Source passage:
□ □ □ □

Expanding abundance when fitting Bernoulli-cloglog model

James-Thorson-NOAA commented 7 months ago

One use-case for SDMs is to fit a logistic-regression using a cloglog link function, but then (instead of using the inverse-link to calculate the predictor) exponentiating the linear predictor to calculate abundance that could then be reported from predict or when calculating an area-weighted abundance index. This is, e.g., used by Gruss-Thorson-2019, and it matches the interpretation of a cloglog link as a thinned Poisson-point-process from the presence-only literature. It is implemented in VAST using ObsModel[13,1], as demonstrated in the combined-data demo.

I envision that we need some interface that separates (1) the inverse-link function that's applied when calculating the data likelihood from (2) the inverse-link function that's applied when calculating the predicted response for predict calls. I'd then copy the same interface for use in tinyVAST. Any ideas, or do you want to discuss @seananderson?

James-Thorson-NOAA commented 6 months ago

To clarify the problem a bit more: If you have a count $C$ from a Poisson point process with intensity \lambda, then:

Pr(C>0) = \pi = 1 - e^{-\lambda)

We then might want to calculate the total intensity int_s{\lambda ds} as predicted abundance. A Bernoulli GLM with cloglog-link arises fits that likelihood using linear predictor log(\lambda), but we then want to treat it as log-linked when calculating the abundance-index.

I think the simplest option is to pass TMB two family arguments (perhaps family and family_pred, where one is used during the data-likelihood, and the other during expansion. By default, the family_pred argument is missing, and then fixed at family_pred = family. But advanced users could pass family_pred (perhaps via sdmTMBcontrol or via predict) that over-rides the default.

As I said, I need to implement this in tinyVAST e.g., to allow this demo to give the same index results when using the presence-absence or other variables as default factor level, and I'd love to keep in lock-step with sdmTMB regarding family interface.

□ □ □ □

Dataset records
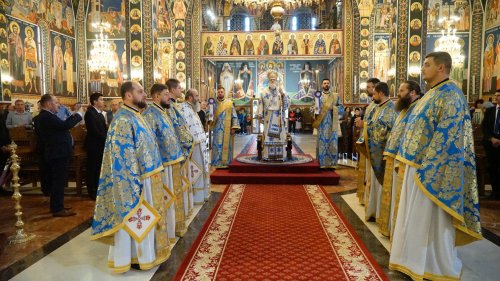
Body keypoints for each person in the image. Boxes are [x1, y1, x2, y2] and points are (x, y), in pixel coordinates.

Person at [390, 52, 482, 280]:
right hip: (415, 166)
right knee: (414, 218)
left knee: (428, 221)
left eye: (427, 64)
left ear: (442, 68)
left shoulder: (451, 94)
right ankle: (410, 260)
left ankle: (431, 264)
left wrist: (427, 168)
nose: (422, 68)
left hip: (432, 171)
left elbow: (449, 136)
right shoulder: (431, 94)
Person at [91, 81, 171, 273]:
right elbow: (122, 158)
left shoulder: (136, 115)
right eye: (140, 91)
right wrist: (134, 185)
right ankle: (133, 257)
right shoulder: (122, 120)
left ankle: (146, 255)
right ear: (128, 95)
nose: (145, 95)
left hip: (149, 177)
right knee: (137, 220)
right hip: (136, 182)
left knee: (149, 220)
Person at [142, 83, 186, 241]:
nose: (169, 97)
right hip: (163, 164)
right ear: (157, 96)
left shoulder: (164, 111)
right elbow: (150, 140)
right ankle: (165, 232)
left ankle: (173, 229)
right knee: (166, 200)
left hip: (173, 161)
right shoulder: (150, 113)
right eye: (166, 94)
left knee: (172, 199)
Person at [378, 81, 422, 238]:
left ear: (412, 92)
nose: (398, 93)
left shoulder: (418, 108)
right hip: (395, 156)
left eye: (402, 90)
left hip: (404, 159)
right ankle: (391, 229)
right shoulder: (406, 108)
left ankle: (399, 233)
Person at [36, 94, 83, 217]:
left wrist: (73, 116)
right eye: (56, 102)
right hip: (57, 153)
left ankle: (58, 205)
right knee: (58, 182)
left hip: (59, 152)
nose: (59, 105)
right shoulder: (46, 116)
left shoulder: (48, 116)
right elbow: (65, 126)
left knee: (59, 181)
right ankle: (57, 209)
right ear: (48, 104)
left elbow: (62, 125)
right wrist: (78, 115)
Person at [362, 82, 396, 221]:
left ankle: (379, 214)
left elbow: (382, 131)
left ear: (381, 93)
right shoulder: (379, 107)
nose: (373, 96)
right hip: (374, 151)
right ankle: (373, 211)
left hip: (382, 153)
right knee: (373, 183)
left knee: (380, 184)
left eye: (374, 93)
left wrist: (365, 127)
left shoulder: (390, 109)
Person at [166, 79, 195, 219]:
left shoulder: (176, 105)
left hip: (180, 148)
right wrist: (189, 141)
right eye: (179, 88)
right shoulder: (169, 107)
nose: (181, 91)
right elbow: (176, 128)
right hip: (177, 150)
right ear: (172, 90)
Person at [178, 89, 211, 204]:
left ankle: (201, 195)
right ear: (190, 98)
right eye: (197, 96)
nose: (199, 98)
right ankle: (196, 197)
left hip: (199, 146)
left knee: (199, 170)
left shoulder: (192, 109)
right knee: (195, 171)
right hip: (193, 147)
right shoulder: (183, 109)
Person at [354, 78, 380, 204]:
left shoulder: (380, 105)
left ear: (376, 87)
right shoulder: (372, 103)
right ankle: (365, 198)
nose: (367, 89)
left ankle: (370, 200)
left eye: (369, 87)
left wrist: (362, 124)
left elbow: (377, 125)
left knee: (371, 175)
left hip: (373, 145)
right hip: (365, 140)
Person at [258, 71, 289, 161]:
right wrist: (260, 114)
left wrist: (283, 95)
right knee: (268, 136)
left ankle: (280, 155)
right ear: (268, 80)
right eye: (271, 79)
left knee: (279, 136)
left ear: (276, 80)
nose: (272, 80)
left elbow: (286, 104)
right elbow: (260, 103)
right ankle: (267, 155)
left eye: (274, 79)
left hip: (278, 116)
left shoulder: (280, 91)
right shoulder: (264, 92)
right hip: (268, 116)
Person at [313, 79, 344, 168]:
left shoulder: (335, 96)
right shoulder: (318, 96)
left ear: (330, 85)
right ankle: (321, 163)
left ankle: (332, 164)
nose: (326, 85)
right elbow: (314, 108)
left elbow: (341, 108)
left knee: (332, 143)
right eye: (324, 83)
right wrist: (315, 111)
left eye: (328, 83)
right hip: (322, 123)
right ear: (322, 85)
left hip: (332, 123)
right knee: (321, 143)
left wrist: (333, 108)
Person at [84, 93, 107, 200]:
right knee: (92, 168)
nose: (103, 101)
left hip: (100, 145)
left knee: (98, 168)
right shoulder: (90, 113)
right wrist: (106, 139)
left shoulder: (100, 114)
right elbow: (94, 131)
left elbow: (104, 129)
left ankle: (98, 188)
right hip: (93, 146)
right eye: (101, 99)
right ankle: (91, 191)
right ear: (95, 102)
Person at [211, 85, 239, 167]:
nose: (220, 93)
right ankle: (216, 162)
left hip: (227, 129)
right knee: (217, 145)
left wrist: (234, 127)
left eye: (221, 92)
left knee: (226, 145)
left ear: (224, 93)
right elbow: (209, 115)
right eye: (219, 92)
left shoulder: (229, 103)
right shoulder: (213, 103)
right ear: (217, 93)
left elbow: (234, 115)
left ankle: (226, 162)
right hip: (217, 128)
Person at [482, 90, 500, 200]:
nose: (496, 97)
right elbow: (485, 126)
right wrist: (491, 138)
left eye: (499, 95)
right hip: (491, 144)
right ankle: (495, 192)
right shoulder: (490, 111)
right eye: (496, 95)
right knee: (492, 168)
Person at [0, 117, 11, 196]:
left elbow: (4, 128)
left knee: (3, 168)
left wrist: (8, 142)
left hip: (5, 146)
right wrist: (0, 146)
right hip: (1, 147)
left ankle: (0, 186)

□ □ □ □

Please write the next part of the thread on expanding abundance from a Bernoulli-cloglog model, picking up after its final comment.

Answer to this exercise:
seananderson commented 6 months ago

Hmm. A few thoughts:

Do we need the full second family architecture or would a second link (or vector of links) be enough? Perhaps that depends whether this might foreseeably be needed in delta families. Might one ever be using a delta model (say for biomass) and then only using the first linear predictor as part of an abundance index? Maybe? That's already baked into the Poisson-link families, I guess, with the log link.
I was going to say I'm less fussed about the predict function, since the default is in link space anyways and the user can always inverse-link the linear predictor however they'd want, but perhaps a user would want to make conditional predictions with standard errors, say using only fixed effects.
In a fit->predict->expansion workflow it's nice to have flexibility at the last stage for integration-specific options (like an area vector). So, at the very least, perhaps integrate_output()/get_index() should have this extra argument. Since integrate_output() skips over the prediction object, I presume the argument should be there.
I'd like to keep 'control' about optimizer settings and similar if possible.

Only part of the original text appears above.